**Source excerpt:**
Mostly personal, but from time to time if I have things coming up for work I'll freeze the odd bag at home as haven't got one at the shop. I've actually just worn out my second vac packer so I'm in the market for a more industrial one. Might see if I can get another freezer as a backup at the same time!!!


----------



## jlarkin (Apr 26, 2015)

Scotford said:


> . Might see if I can get another freezer as a backup at the same time!!!


Hmmmm maybe I can see a very niche business in coffee backups forming in my mind. Off-site redundancy and multi location etc.


----------



## Scotford (Apr 24, 2014)

jlarkin said:


> Hmmmm maybe I can see a very niche business in coffee backups forming in my mind. Off-site redundancy and multi location etc.


I'm gonna definitely own a cryofreezer in the next year or so.

Either that or end up on some kind of list for trying to buy so much liquid nitrogen.


----------



## Phobic (Aug 17, 2016)

I think of my freezer as a coffee library, the good stuff I try to buy a KG of and savor it over time!

I'm thinking of buying a chest freezer for some long term storage


----------



## MildredM (Feb 13, 2017)

Phobic said:


> I think of my freezer as a coffee library, the good stuff I try to buy a KG of and savor it over time!
> 
> I'm thinking of buying a chest freezer for some long term storage


May as well get a walk-in version


----------



## Scotford (Apr 24, 2014)

Phobic said:


> I think of my freezer as a coffee library, the good stuff I try to buy a KG of and savor it over time!
> 
> I'm thinking of buying a chest freezer for some long term storage


Got a garage? Build a custom cold storage with built-in backup gennie!


----------



## Phobic (Aug 17, 2016)

we have a pig shed!

might need a backup gennie, power cuts are common here, though if you believe the sales pitch modern freezers should be good for at least 24 hours without power, just need to avoid the auto de-icer versions


----------



## Beanedict (Aug 14, 2017)

I buy a single normal pack of beans (200-300g), use it up in less than a week, then have to run to get some more







there must be a better way.


----------

**Stored items:**
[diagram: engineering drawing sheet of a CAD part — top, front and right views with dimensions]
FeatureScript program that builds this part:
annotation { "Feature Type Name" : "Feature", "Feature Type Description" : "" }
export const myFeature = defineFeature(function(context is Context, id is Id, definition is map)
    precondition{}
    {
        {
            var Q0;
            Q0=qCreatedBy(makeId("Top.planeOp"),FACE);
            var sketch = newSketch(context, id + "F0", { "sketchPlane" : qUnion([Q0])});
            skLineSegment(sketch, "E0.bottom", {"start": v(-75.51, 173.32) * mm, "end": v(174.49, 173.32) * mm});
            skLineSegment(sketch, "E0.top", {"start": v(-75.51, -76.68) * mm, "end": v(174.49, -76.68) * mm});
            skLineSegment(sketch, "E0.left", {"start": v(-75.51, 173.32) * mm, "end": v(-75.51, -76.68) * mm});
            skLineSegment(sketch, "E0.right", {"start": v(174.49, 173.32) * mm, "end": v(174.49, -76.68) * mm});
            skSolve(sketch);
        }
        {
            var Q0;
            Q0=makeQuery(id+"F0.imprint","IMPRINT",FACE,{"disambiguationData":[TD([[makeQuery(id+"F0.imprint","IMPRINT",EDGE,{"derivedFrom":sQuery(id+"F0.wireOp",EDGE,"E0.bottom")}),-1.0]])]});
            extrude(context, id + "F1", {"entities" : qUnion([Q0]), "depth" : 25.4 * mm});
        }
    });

* * *

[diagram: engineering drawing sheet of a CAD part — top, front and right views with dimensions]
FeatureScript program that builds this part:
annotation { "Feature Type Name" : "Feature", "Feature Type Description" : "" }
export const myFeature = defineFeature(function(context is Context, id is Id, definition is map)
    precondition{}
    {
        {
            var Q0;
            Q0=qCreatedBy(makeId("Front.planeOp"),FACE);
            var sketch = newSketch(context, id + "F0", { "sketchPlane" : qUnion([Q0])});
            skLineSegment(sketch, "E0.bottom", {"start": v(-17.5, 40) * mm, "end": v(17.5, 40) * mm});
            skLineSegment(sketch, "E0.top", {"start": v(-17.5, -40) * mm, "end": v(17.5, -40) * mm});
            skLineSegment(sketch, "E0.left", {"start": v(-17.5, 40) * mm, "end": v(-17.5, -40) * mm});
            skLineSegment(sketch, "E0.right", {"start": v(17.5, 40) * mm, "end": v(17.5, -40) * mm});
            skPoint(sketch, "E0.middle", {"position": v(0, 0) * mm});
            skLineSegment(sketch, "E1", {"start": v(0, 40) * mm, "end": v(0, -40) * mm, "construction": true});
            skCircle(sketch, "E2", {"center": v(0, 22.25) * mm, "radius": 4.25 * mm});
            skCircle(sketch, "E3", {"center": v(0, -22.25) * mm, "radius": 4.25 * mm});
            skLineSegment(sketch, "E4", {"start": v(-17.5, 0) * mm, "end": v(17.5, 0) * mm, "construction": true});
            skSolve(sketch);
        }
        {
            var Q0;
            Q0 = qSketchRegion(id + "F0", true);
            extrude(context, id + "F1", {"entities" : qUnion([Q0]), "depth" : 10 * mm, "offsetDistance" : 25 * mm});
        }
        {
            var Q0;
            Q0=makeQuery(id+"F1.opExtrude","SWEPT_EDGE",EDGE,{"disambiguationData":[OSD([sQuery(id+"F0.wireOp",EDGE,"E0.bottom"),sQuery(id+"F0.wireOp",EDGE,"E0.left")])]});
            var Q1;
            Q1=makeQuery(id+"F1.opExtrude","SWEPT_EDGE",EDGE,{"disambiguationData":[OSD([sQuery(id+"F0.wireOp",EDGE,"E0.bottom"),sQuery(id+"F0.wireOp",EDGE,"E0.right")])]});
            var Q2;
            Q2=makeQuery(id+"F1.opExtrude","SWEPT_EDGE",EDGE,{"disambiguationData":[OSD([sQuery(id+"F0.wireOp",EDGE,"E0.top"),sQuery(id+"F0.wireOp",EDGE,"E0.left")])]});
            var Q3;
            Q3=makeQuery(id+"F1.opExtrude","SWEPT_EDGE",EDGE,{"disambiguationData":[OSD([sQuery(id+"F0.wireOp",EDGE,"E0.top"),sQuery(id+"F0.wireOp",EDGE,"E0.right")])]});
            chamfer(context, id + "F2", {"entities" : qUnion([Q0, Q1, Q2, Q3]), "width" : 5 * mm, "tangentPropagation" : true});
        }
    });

--

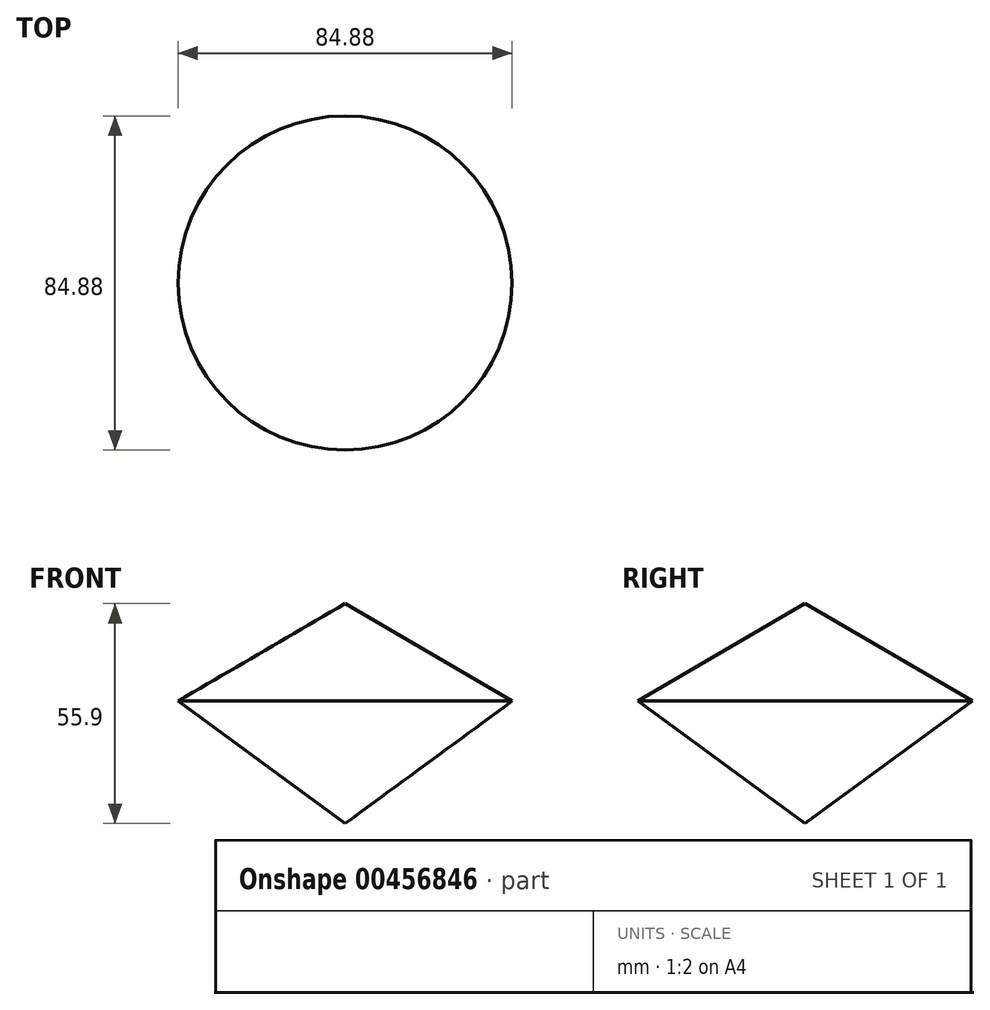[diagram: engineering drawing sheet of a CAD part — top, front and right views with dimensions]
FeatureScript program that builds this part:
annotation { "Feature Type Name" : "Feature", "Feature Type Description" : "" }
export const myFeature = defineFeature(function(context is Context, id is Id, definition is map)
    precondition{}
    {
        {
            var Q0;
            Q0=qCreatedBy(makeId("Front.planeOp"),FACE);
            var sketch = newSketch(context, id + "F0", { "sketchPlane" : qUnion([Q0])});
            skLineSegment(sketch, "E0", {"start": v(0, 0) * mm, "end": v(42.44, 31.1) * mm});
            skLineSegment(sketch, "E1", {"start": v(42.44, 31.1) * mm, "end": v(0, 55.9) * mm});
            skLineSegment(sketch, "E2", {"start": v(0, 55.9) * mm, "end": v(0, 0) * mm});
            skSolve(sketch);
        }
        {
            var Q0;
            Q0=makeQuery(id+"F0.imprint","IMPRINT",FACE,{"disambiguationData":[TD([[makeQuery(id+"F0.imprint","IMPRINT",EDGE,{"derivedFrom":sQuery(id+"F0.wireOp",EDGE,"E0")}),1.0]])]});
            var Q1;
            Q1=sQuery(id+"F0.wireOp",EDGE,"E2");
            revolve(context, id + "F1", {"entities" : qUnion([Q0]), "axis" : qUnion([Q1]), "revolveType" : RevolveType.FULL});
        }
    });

**What you need to do:**
**1)** From the coffee freezer thread, write out again the passage starting with "## Beanedict (Aug" and going on through "a better way.".
**2)** In the coffee freezer thread, how long does Phobic say modern freezers should last without power, according to the sales pitch?
None of these lines are needed here.

**Answers per task:**
**1)**
## Beanedict (Aug 14, 2017)

I buy a single normal pack of beans (200-300g), use it up in less than a week, then have to run to get some more







there must be a better way.

**2)** At least 24 hours.